False Light Invasion of Privacy
False light is a privacy tort — not technically defamation — that provides a cause of action when someone is portrayed publicly in a false or misleading way that a reasonable person would find highly objectionable. It differs from defamation in that the false light statement need not be defamatory in the traditional sense — it need not damage reputation in the conventional way — but it must portray the plaintiff in a way that reasonable people would find objectionable.
Common false light scenarios: a photograph of a person used to illustrate a story about criminal activity when the person has no connection to the activity; a news story that misattributes quotations; an article that correctly states facts about someone but presents them in a misleading context that creates a false impression. False light requires the same fault standard as defamation for public figures (actual malice) and is not recognized in all states — some states that reject false light as a separate cause of action still allow its substance to be addressed through defamation doctrine.
Defamation Defenses
Understanding the defenses available to defendants is essential to evaluating the viability of a defamation claim:
- Truth: An absolute, complete defense. A true statement, however harmful, is never defamatory. The plaintiff bears the burden of proving falsity; in most jurisdictions, the defendant does not need to prove truth once falsity is in question, though a defendant who can prove truth at trial eliminates all liability.

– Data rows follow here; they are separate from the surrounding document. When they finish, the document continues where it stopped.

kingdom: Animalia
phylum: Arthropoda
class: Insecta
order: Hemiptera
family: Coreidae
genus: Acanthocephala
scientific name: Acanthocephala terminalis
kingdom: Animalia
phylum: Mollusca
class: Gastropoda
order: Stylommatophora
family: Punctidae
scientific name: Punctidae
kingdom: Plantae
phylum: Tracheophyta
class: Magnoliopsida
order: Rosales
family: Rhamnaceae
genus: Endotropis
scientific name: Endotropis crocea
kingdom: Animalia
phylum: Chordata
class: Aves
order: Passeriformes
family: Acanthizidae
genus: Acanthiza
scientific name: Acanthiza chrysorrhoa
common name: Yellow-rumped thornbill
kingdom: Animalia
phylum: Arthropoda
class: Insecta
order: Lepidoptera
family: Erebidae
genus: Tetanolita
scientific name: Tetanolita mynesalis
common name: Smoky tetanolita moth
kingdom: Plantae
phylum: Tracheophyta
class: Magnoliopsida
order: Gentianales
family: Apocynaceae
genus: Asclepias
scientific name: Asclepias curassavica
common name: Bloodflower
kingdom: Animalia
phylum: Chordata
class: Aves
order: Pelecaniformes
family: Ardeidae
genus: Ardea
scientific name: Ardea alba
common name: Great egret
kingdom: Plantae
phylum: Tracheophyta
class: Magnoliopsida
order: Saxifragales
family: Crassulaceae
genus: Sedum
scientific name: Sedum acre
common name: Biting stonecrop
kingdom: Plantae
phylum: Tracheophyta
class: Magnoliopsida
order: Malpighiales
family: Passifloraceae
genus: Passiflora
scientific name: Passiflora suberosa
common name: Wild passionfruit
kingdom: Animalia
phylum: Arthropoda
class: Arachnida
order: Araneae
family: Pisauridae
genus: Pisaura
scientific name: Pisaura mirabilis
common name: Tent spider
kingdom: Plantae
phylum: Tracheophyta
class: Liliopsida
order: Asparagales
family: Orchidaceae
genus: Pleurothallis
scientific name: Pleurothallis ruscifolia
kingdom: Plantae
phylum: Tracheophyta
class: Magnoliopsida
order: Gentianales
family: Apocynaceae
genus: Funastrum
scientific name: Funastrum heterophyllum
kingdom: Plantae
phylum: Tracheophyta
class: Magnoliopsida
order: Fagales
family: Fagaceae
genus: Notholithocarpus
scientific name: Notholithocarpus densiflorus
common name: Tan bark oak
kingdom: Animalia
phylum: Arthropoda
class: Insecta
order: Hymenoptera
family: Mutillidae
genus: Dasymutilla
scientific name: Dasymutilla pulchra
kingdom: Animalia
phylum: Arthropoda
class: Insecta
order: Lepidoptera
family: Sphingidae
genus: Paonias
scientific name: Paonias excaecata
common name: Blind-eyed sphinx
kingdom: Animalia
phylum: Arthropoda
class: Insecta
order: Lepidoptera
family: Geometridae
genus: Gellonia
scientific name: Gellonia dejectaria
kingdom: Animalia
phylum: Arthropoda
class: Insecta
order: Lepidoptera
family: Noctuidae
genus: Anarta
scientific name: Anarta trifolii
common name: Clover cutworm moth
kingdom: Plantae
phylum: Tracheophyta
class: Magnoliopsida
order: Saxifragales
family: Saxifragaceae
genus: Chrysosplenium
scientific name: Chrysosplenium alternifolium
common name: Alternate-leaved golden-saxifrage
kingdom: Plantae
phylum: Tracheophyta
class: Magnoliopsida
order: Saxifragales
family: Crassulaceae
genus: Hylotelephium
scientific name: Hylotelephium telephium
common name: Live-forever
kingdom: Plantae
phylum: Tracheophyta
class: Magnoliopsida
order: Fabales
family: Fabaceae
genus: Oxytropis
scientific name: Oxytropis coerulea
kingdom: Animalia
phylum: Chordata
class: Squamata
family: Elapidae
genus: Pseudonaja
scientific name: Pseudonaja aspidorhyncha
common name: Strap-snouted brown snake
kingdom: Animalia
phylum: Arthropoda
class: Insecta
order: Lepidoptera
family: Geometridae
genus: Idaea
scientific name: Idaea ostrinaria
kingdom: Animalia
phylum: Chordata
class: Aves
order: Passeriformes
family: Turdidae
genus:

- Pure opinion: Statements that cannot be proven true or false are protected. The line between protected opinion and actionable statement of fact is determined by the totality of circumstances — specific language, context, and verifiability.
- Absolute privilege: Statements made in certain contexts are absolutely privileged regardless of falsity or malice: statements made in legislative proceedings (floor speeches, committee testimony); statements in judicial proceedings (testimony, court filings); and statements by executive officers in the performance of official duties. Absolute privilege cannot be overcome even by proof of actual malice.
- Qualified privilege: A conditional privilege protecting statements made in certain contexts: employer references (fair and honest assessments of former employees); statements to authorities reporting suspected criminal activity; statements within organizations to those with a legitimate interest in the subject matter. Qualified privilege can be overcome by proof of actual malice — the defendant abused the privilege by knowingly making a false statement.
- Anti-SLAPP: In approximately 30 states, defendants can move to strike defamation claims targeting protected speech on matters of public concern, with fee-shifting if the motion succeeds. The anti-SLAPP risk must be assessed before filing in states with strong anti-SLAPP statutes.